• _Saved entries_
=-=-=-=-=

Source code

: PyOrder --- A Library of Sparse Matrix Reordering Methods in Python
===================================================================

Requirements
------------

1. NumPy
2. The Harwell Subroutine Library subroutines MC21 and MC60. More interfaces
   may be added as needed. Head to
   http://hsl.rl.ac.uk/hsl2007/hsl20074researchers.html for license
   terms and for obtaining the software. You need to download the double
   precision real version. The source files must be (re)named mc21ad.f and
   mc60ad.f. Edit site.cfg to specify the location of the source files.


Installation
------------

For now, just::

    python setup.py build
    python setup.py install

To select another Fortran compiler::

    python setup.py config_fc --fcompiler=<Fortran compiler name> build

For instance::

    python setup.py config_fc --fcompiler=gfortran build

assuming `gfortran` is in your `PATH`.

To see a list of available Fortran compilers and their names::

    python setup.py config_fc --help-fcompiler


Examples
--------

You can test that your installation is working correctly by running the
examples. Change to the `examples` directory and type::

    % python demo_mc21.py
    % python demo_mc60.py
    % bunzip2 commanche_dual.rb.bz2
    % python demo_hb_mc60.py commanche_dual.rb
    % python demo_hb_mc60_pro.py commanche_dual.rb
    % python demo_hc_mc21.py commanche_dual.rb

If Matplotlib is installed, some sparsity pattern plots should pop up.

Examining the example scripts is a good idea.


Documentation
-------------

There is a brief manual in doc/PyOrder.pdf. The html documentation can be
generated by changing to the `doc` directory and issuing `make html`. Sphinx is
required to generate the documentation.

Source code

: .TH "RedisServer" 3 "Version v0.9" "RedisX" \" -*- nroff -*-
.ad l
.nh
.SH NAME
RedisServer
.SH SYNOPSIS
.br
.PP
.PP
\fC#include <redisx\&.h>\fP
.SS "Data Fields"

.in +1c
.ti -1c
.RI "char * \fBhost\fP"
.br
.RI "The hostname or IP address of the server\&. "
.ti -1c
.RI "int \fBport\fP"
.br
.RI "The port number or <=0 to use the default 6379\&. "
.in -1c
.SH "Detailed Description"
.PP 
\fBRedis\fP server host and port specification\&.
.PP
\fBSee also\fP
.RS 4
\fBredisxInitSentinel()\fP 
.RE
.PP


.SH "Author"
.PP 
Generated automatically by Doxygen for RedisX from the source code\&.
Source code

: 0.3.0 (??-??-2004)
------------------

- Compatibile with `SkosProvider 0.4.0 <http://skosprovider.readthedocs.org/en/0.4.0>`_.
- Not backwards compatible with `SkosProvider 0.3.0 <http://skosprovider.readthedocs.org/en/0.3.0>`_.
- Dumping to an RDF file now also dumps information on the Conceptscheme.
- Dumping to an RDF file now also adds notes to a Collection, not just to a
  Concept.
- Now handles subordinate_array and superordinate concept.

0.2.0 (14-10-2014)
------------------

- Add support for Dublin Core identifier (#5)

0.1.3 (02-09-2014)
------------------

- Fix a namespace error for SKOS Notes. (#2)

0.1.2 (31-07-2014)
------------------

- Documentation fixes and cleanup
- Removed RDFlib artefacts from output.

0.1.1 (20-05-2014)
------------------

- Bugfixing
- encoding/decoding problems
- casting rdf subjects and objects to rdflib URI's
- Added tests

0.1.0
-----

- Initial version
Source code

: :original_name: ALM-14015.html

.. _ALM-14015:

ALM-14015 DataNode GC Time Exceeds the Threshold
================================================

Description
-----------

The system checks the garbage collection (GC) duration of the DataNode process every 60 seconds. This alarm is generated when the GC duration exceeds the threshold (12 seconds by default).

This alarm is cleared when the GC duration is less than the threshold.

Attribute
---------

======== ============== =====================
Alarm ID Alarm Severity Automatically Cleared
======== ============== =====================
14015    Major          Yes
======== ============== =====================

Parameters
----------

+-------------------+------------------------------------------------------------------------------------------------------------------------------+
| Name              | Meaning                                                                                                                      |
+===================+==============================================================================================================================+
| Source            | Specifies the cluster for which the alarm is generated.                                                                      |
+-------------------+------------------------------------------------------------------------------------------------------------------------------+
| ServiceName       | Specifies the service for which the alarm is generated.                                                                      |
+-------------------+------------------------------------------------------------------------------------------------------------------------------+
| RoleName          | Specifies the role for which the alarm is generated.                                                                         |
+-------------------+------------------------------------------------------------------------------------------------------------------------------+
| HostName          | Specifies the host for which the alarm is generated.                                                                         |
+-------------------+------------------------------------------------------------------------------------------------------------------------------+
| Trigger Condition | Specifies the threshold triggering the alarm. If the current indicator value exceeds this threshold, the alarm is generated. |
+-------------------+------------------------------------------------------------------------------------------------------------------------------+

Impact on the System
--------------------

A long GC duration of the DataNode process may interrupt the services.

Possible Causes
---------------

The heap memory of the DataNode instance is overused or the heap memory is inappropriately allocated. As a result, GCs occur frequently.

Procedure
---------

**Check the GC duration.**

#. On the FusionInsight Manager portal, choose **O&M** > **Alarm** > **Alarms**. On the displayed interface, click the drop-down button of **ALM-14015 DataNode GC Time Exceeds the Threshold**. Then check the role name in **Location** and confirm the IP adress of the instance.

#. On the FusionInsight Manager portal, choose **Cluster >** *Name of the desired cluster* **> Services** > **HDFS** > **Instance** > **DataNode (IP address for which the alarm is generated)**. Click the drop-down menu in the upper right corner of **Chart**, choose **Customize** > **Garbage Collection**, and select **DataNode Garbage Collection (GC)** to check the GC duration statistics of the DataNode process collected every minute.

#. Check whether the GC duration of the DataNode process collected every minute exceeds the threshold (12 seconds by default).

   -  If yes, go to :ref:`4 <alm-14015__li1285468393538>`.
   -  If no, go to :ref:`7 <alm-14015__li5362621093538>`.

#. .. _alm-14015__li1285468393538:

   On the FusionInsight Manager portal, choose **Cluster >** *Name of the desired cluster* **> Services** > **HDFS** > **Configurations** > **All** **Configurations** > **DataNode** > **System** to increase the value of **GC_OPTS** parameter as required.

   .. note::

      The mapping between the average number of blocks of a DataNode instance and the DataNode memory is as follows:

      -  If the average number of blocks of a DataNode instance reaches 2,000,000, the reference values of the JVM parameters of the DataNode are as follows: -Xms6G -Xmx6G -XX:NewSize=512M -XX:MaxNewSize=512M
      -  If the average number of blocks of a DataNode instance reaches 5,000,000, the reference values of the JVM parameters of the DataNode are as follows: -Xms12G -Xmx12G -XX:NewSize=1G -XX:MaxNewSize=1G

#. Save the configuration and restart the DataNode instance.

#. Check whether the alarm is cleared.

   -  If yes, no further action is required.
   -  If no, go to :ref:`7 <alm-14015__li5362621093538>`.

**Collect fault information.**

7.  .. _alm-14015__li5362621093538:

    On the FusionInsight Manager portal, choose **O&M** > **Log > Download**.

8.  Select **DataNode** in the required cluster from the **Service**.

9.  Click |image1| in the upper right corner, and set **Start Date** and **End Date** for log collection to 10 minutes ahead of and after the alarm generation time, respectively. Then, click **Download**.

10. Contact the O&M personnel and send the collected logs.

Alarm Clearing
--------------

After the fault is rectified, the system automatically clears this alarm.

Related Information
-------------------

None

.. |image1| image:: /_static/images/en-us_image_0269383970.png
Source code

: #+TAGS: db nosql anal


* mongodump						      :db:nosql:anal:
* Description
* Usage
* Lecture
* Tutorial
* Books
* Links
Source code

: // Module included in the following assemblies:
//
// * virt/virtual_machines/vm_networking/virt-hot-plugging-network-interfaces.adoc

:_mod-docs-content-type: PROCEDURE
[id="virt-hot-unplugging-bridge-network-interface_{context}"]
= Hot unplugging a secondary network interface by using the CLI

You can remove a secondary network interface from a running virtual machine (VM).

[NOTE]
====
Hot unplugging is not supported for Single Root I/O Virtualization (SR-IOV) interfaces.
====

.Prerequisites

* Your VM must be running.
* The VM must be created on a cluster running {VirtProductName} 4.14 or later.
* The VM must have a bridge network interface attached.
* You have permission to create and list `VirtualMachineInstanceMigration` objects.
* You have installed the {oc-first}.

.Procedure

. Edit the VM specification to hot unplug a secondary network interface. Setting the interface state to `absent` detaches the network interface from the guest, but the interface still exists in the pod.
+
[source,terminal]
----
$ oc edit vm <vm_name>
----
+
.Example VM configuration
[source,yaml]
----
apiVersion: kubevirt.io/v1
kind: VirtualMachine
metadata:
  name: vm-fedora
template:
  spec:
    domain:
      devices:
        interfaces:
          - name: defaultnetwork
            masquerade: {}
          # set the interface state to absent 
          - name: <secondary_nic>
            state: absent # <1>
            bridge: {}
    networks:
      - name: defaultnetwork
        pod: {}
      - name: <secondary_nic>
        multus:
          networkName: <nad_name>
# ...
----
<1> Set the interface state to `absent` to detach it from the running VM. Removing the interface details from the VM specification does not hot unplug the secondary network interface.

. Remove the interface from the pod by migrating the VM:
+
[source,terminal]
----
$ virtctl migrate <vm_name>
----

=-=-=-=-=

• _Exercise_
Copy out each line of the data where the string "Description" appears.

• _Answer area_
.SH "Detailed Description"
Description
* Description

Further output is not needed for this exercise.